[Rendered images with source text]
____________________
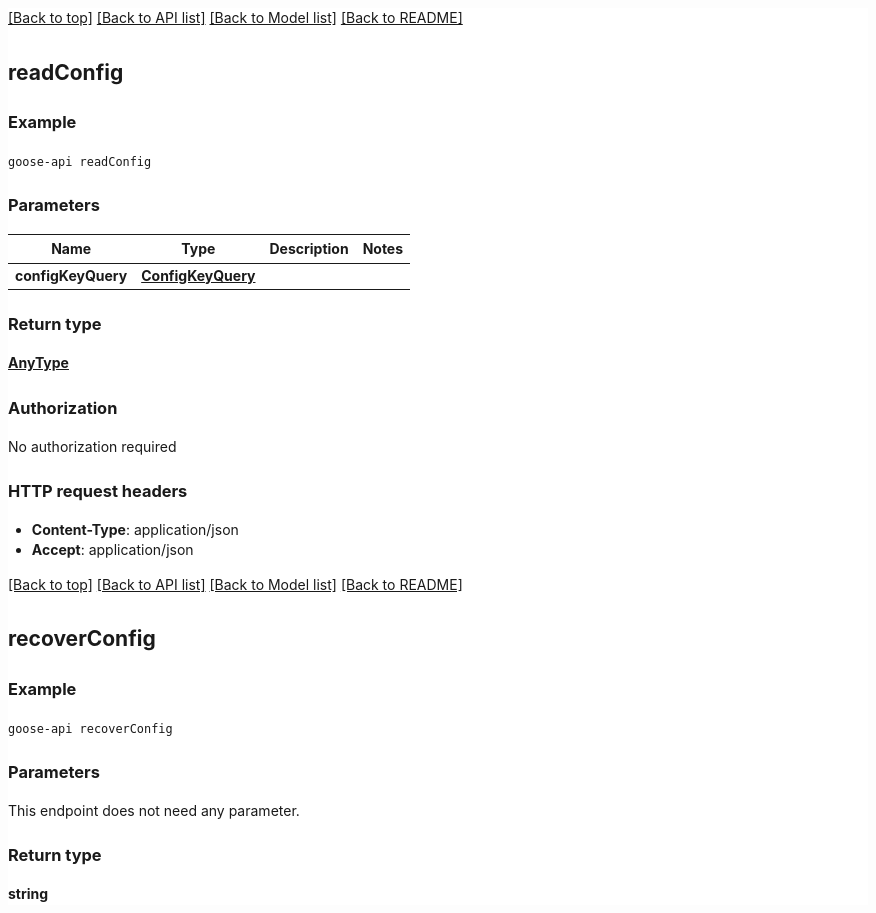 [[Back to top]](#) [[Back to API list]](../README.md#documentation-for-api-endpoints) [[Back to Model list]](../README.md#documentation-for-models) [[Back to README]](../README.md)


## readConfig



### Example

```bash
goose-api readConfig
```

### Parameters


Name | Type | Description  | Notes
------------- | ------------- | ------------- | -------------
 **configKeyQuery** | [**ConfigKeyQuery**](ConfigKeyQuery.md) |  |

### Return type

[**AnyType**](AnyType.md)

### Authorization

No authorization required

### HTTP request headers

- **Content-Type**: application/json
- **Accept**: application/json

[[Back to top]](#) [[Back to API list]](../README.md#documentation-for-api-endpoints) [[Back to Model list]](../README.md#documentation-for-models) [[Back to README]](../README.md)


## recoverConfig



### Example

```bash
goose-api recoverConfig
```

### Parameters

This endpoint does not need any parameter.

### Return type

**string**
____________________
Assignment » What is needed is the number of lines in the data that hold the word "recoverConfig", with nothing added.

Finished exercise » 2